The surprise US decision affects others as well. For the Kurdistan Regional Government (KRG), it raises the prospect of renewed instability on its western border.

WASHINGTON DC (Kurdistan 24) – On Wednesday morning, the White House announced that it was withdrawing US forces from Syria east of the Euphrates.

Initial news reports from unnamed sources described the withdrawal as “immediate,” although a later White House statement was less stark, describing the move, “We have started” to return US troops, adding, “as we transition to the next phase of this campaign.”

The Pentagon seemed to go even further in countering the initial reports, as Col. Robert Manning, Director of Press Operations there, distributed a statement to journalists, affirming, "At this time, we continue to work by, with and through our partners in the region.”

The surprise US announcement marks a sudden reversal of policy, in which US officials had repeatedly described the US presence in Syria as relatively open-ended, aimed at securing several basic goals: to ensure the enduring defeat of the Islamic State (IS); to block an Iranian land bridge to the Mediterranean; and as leverage in talks about Syria’s political future.

The announcement, however, is consistent with statements made earlier this year by President Donald Trump that he did not intend to remain in Syria, beyond the defeat of IS.

Trump’s position represents a broad US frustration with the open-ended nature of the war on terror that George W. Bush announced, following the 9/11 attacks. Bush and other senior officials believed that fight would be over, by the time their term in office ended, but a decade later, the war continues.

The White House announcement seemed to catch US agencies, including the Pentagon and State Department, by surprise, and it remains to be seen how it will be implemented.

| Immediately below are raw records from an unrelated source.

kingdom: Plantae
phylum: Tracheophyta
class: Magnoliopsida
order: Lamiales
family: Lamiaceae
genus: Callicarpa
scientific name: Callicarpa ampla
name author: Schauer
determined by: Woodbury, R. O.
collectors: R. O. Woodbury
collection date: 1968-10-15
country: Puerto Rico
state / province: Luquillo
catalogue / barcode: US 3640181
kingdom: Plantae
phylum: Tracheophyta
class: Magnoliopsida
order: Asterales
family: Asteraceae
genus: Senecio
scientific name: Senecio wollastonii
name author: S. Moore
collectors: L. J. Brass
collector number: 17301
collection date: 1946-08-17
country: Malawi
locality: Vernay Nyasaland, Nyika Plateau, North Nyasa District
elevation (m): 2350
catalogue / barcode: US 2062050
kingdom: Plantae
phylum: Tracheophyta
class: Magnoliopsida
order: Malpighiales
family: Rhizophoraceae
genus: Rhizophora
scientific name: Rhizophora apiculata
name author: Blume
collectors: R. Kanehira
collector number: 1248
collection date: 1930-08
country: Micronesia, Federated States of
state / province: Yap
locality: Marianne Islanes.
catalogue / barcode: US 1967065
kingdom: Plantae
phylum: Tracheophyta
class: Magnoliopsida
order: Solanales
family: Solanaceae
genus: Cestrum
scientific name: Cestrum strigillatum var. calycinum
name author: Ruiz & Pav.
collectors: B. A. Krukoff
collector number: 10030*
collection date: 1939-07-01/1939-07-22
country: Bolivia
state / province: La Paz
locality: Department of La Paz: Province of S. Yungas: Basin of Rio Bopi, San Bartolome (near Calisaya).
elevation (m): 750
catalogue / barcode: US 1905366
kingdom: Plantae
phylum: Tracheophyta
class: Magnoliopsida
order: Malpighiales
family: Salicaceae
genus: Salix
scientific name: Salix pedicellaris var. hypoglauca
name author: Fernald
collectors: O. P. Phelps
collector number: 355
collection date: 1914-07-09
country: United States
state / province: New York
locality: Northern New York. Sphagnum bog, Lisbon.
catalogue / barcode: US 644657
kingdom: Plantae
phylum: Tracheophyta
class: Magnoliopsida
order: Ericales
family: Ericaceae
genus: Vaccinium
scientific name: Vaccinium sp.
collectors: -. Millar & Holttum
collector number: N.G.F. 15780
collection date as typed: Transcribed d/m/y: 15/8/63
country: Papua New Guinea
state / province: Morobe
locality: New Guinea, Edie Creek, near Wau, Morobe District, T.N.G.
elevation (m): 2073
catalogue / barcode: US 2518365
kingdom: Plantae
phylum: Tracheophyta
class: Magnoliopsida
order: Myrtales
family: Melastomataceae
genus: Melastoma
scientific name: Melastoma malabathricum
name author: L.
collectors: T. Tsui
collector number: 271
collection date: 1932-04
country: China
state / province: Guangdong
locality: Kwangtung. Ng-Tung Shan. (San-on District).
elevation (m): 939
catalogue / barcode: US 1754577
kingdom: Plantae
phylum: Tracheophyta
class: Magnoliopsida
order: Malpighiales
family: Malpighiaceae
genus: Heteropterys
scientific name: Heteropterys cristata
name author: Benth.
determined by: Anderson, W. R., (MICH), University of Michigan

It also has, most probably, caught US allies by surprise, above all, the Kurdish-led Syrian Democratic Forces (SDF), America’s main partner in the fight against IS in Syria.

The decision affects others as well, including France, which also has troops in northeastern Syria. For Israel, it raises, anew, the prospect of a “land bridge” to the Mediterranean, facilitating Tehran’s supply of material to Hizbollah and other terror organizations.

For the Kurdistan Regional Government (KRG), it raises the prospect of renewed instability on its western border.

It also may weaken US efforts in Baghdad. Pro-Iranian elements will be satisfied, but pro-Western elements are apt to feel that their position has been undercut.